Stuart Fletcher said sky-high costs were meaning the whole market was "approaching an affordability crunch".
"For the last decade, health inflation has been running at three times the level of the retail prices index," he said. "That has had to be reflected in premiums and people cannot afford to pay premiums that have risen by more than three times their wages. So they have been forced to choose between dropping health insurance altogether or opting for less cover."
The group's UK customer base fall by 5 per cent to 2.5m in the six months to June and Bupa's European and North American profit fall by 22 per cent to £35m on revenues down 2 per cent at £1.44bn. But thanks to strong Australian, international and care services performances, profits rose 3 per cent to £256m on revenues up 5 per cent to £4.12bn. Bupa has welcomed the Competition Commission investigation into the private health market but is taking steps to tackle the affordability issue before it reports in 2014.

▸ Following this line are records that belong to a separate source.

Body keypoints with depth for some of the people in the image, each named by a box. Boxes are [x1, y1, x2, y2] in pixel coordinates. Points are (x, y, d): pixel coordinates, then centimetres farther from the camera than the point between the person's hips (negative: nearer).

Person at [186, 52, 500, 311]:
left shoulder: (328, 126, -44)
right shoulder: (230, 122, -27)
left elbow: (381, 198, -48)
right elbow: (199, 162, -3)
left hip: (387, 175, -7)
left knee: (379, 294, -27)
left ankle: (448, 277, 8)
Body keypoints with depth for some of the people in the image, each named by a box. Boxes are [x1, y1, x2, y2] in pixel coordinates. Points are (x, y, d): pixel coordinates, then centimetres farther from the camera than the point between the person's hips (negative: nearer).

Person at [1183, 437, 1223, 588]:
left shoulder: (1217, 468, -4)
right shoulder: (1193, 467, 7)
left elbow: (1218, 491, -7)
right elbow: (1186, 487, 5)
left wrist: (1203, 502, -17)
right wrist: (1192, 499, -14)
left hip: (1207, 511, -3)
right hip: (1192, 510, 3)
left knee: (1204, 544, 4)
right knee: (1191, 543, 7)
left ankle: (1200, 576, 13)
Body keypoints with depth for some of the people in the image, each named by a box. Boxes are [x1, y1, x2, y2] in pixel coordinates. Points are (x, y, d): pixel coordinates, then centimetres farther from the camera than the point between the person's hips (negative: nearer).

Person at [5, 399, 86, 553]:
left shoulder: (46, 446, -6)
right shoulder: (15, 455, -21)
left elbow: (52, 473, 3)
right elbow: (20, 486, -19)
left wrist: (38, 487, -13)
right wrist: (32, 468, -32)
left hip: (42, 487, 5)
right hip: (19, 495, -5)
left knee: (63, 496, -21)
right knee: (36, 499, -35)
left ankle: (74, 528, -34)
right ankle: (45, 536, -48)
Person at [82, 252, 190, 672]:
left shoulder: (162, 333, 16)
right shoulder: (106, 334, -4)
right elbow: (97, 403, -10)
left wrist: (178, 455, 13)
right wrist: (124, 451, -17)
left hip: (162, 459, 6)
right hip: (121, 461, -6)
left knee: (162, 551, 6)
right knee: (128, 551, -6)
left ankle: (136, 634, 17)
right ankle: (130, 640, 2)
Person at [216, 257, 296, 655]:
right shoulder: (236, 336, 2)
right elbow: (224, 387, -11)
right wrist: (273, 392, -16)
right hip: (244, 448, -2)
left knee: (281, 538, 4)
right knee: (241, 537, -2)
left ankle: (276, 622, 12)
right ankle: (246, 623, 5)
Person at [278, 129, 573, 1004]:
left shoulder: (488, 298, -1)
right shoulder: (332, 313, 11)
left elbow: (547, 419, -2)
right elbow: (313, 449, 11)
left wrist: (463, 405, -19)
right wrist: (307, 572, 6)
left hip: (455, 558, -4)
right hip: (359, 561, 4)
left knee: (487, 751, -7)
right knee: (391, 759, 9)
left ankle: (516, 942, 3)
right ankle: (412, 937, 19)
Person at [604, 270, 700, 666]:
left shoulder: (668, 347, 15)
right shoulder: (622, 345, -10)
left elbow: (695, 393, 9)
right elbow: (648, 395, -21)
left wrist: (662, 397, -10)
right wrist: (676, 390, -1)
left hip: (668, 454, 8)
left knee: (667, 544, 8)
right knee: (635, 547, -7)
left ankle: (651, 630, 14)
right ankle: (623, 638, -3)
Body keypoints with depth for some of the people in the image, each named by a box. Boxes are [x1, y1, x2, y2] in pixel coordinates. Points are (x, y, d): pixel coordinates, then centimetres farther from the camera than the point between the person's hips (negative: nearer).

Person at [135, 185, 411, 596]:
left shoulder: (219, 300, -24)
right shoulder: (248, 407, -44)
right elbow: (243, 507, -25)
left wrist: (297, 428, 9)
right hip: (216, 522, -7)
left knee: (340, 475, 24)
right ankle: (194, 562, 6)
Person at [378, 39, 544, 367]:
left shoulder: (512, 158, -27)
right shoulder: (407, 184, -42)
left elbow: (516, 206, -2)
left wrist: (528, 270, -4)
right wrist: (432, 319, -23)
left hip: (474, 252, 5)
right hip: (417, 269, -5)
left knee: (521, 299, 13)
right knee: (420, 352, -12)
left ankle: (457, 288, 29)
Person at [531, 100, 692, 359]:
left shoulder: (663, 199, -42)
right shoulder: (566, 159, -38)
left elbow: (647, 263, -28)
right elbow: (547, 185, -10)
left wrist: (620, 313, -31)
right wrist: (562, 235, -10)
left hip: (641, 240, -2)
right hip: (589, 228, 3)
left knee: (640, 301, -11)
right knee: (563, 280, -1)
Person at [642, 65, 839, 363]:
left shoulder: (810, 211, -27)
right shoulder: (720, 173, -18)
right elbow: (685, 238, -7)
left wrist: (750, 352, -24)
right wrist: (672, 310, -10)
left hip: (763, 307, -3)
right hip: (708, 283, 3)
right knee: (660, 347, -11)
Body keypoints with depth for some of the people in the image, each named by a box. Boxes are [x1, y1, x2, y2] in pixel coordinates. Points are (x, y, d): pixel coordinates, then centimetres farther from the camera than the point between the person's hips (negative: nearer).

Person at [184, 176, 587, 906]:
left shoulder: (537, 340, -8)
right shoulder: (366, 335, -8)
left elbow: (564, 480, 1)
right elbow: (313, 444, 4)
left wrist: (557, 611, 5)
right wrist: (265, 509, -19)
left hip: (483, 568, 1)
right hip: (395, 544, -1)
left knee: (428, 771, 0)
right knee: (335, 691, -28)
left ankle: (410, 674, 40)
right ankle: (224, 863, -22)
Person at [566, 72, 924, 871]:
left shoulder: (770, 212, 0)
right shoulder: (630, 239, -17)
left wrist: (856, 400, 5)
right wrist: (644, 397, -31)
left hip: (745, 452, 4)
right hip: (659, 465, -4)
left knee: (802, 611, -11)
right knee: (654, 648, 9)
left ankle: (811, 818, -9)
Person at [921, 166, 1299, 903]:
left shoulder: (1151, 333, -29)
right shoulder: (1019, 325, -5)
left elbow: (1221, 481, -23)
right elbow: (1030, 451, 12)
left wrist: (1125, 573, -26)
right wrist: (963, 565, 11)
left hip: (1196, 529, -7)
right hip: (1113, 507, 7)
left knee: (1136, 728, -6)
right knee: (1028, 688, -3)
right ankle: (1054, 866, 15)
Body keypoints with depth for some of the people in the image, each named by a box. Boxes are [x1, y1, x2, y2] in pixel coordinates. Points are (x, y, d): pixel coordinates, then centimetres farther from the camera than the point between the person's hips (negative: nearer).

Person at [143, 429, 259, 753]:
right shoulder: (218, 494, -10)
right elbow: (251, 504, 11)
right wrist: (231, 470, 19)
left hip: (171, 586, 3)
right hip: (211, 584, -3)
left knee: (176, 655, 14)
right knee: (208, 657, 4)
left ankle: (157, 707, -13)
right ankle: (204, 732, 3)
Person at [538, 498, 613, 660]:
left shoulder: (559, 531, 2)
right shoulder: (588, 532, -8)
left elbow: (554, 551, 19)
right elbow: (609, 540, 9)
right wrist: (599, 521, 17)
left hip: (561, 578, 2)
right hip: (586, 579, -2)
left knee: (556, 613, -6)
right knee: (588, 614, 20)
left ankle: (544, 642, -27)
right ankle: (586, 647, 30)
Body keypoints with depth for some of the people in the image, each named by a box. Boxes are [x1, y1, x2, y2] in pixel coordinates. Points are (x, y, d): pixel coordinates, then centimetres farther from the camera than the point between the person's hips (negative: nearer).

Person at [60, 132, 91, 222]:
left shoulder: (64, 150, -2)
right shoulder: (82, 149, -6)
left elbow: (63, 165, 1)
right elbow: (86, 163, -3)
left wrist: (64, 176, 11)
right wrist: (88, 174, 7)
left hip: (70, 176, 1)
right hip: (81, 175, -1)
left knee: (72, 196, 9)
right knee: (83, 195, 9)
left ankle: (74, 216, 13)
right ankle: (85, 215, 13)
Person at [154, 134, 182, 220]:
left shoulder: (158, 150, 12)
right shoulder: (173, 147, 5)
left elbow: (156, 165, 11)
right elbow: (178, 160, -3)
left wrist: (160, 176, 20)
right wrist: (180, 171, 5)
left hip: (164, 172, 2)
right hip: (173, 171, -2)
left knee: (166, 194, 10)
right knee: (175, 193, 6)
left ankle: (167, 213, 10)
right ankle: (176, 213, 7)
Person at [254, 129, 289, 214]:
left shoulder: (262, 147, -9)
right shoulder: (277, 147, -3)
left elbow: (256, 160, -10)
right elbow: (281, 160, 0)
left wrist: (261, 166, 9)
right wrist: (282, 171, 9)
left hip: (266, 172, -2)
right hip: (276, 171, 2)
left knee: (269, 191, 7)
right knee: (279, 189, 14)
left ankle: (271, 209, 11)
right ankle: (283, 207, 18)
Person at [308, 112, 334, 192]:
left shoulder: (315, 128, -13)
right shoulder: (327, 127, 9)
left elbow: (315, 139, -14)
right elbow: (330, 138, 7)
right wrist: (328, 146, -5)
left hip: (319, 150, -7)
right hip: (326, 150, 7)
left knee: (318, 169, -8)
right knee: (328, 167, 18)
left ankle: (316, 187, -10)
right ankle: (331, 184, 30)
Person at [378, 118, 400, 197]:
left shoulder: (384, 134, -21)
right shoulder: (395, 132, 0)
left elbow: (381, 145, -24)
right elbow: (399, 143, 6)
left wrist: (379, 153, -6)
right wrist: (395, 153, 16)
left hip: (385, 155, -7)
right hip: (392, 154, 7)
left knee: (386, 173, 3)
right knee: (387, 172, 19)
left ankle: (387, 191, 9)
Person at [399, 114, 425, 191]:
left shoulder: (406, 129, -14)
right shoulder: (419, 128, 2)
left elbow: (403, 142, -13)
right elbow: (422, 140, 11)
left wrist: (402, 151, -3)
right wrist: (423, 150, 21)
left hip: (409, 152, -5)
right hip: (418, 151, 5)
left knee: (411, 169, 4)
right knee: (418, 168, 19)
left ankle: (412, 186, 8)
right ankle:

Fletcher said: "We have had to look at what we offer our customers, providing them with greater flexibility, and at the same time we have had to deal with the private hospitals and consultants over what they are charging."
He said the group had already come up with fixed pricing on 70 of the most common procedures.
But Fletcher added: "There is still insufficient competition between, and a lack of effective controls over, prices charged. That is particularly the case in London."
He pointed out that Bupa's Spanish operations, which are far more integrated than the UK's, produce much better profits because "we can commission the best care for the patient at the lowest possible cost."
He believes the same could happen in the UK if the National Health Service reforms resulted in closer integration between state and private-sector services.